Now, people might not act on these feelings of Cognitive Dissonance. If Alice & Bob contradict each other just once, you *might* obsess over it, but you might not bother interrogating them and just let it slide for now. A student might ignore their teacher in maths class. You might not bothing changing how you insult people after just one person calling you out on it.

But these contradictions do give some feeling that pushes people towards a change. Whether they act on that feeling, and which way they go if they change their mind, can all be different. Cognitive Dissonance is the name for that feeling you get when ideas don’t fit together well.

Anonymous 0 Comments

Using cognitive dissonance:

Voting for someone you believe is a winner.

That person loses the election. (He’s a loser)

The feeling of discomfort in your belief. (How can my winner actually be a loser?)
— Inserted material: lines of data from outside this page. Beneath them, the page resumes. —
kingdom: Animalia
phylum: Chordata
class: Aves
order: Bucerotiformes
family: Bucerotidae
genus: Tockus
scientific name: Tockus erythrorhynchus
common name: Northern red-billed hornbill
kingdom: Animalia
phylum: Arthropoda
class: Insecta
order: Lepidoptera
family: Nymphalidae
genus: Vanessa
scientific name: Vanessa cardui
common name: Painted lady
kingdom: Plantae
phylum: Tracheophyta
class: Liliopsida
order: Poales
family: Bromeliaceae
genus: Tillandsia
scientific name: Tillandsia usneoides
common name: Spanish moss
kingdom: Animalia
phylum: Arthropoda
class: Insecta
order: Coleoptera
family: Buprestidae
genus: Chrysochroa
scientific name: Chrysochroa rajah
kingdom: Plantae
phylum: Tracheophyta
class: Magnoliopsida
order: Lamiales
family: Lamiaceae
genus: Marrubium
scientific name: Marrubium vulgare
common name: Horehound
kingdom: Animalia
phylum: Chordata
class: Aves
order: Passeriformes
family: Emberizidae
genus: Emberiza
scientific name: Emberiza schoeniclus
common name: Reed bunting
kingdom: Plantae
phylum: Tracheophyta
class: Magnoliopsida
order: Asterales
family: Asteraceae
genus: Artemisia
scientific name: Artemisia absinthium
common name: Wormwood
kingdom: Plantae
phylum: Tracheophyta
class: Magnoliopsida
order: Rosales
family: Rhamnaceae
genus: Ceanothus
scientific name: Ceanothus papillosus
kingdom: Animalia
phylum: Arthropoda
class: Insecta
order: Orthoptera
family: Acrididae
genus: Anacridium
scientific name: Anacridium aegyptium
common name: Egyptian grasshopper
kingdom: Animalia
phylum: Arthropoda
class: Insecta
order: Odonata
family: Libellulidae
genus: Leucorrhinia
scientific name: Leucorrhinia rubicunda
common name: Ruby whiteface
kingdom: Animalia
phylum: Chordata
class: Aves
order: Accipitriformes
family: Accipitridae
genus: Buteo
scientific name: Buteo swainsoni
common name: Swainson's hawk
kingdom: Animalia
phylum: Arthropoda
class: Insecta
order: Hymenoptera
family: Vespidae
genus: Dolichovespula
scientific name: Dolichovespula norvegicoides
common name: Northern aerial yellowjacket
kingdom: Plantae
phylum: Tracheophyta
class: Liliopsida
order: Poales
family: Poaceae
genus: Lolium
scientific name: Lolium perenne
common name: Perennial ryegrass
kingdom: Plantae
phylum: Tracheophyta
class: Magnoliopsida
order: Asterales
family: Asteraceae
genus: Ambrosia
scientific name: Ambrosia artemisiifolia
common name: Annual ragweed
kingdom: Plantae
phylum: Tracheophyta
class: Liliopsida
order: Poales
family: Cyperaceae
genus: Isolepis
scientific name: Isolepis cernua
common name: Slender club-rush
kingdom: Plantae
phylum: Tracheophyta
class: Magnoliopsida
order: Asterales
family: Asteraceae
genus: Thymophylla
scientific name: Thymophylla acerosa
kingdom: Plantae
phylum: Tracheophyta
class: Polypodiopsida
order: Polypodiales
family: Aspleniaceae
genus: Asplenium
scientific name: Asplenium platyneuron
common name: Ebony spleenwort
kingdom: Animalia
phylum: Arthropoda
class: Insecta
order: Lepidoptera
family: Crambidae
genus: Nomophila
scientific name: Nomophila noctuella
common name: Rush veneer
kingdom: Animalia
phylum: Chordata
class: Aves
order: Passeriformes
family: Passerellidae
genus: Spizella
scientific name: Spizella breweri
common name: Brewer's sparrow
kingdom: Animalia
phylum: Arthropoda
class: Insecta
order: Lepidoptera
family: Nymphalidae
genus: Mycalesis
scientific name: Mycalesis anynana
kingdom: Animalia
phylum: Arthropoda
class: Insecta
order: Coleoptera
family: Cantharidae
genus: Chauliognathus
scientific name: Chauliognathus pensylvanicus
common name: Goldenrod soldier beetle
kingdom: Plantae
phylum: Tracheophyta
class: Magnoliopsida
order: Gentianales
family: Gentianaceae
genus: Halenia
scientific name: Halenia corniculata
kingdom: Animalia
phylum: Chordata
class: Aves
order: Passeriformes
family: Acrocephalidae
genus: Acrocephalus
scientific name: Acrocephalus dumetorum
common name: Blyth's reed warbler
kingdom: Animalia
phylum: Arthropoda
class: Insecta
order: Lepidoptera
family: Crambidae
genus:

Solution: Destroy the system that proves he’s a loser.

Anonymous 0 Comments

I want to mention that having cognitive dissonance isn’t necessarily a bad thing. In fact, it can be a good thing! Dogmatic people, ones who never change their minds about ideas they strongly believe in, either don’t experience cognitive dissonance, or do everything within their power to quell it, like by confirming their biases or finding minor exploits without addressing the main points. Cognitive dissonance can be a helpful tool. For example, if scientists believe homeopathy is a bunch of nonsense, only for a study to show up saying it cures thyroid cancer, cognitive dissonance comes into play. Some scientists may question how all those earlier studies were wrong, and if homeopathy is true, then something is _really_ wrong in our understanding of biochemistry and physics. If a person is in good faith, they can use cognitive dissonance as a tool to reach better conclusions about the world around us as well as avoid believing in weakly sourced arguments.